Sierra Nevada Corp. filed a protest of a major NASA contract late Friday, saying its proposal to ferry astronauts to the International Space Station would save money and should be given further consideration.
This month, NASA awarded contracts to Boeing and SpaceX under what is called the “commercial crew” program, which would allow the United States, for the first time since the space shuttle was retired three years ago, to launch astronauts into space from U.S. soil.
The contract would end the United States’s reliance on Russia, which charges more than $70 million a seat for trips to the space station aboard its Soyuz craft.
Boeing’s contract is worth up to $4.2 billion; SpaceX, which said it could perform the work for far less, was awarded a contract valued at $2.6 billion.
In announcing its protest in a statement, Sierra Nevada noted that it had “never filed a legal challenge to a government contract award” in its 51-year history.
The Nevada-based company said it was compelled to file a protest with the Government Accountability Office because of “serious questions and inconsistencies in the source selection process.” Sierra Nevada’s proposal was the second-lowest-priced, the company said, while it “achieved mission suitability scores comparable to the other two proposals.”
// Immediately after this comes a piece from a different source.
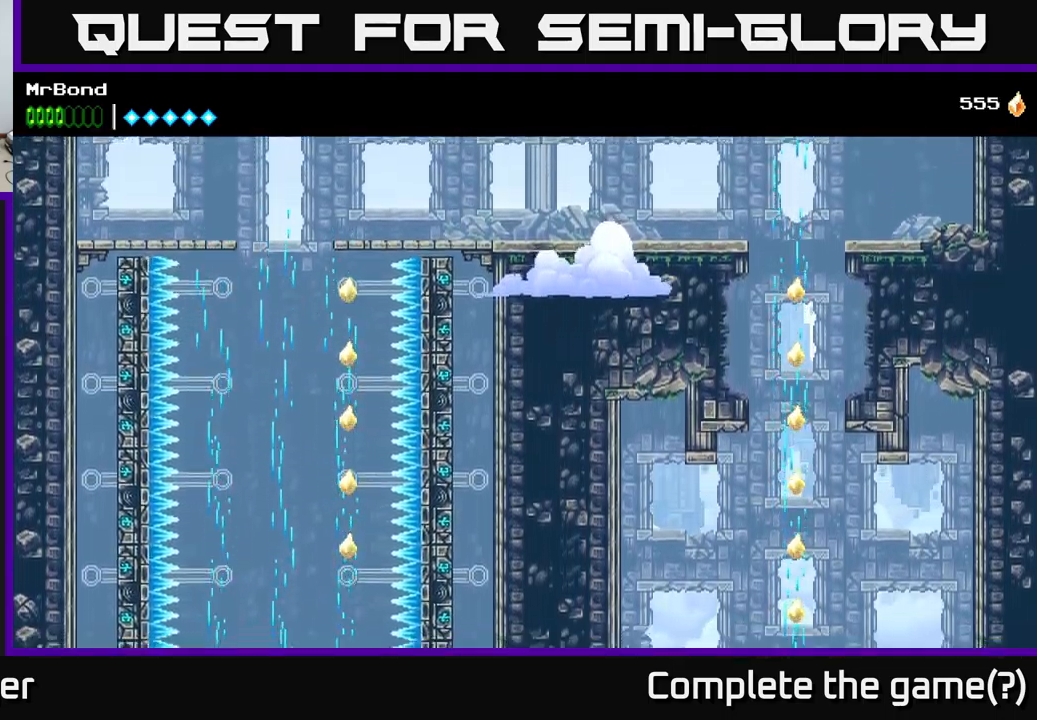
{"buttons": ["A", "DPAD_LEFT"], "left_stick": "center", "right_stick": "center", "events": [[166, "DPAD_RIGHT", "up"], [216, "DPAD_LEFT", "down"], [300, "DPAD_LEFT", "up"], [466, "DPAD_LEFT", "down"], [500, "A", "down"]]}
The award by NASA would mean “the U.S. government would spend up to $900 million more at the publicly announced contracted level for a space program equivalent to the program that [Sierra Nevada] proposed,” the statement said.
Unlike SpaceX and Boeing, which would use capsules to dock to the space station, Sierra Nevada proposes using a reusable miniature shuttle, or “space plane,” called the Dream Chaser. The craft “provides a wider range of capabilities and value,” the statement said.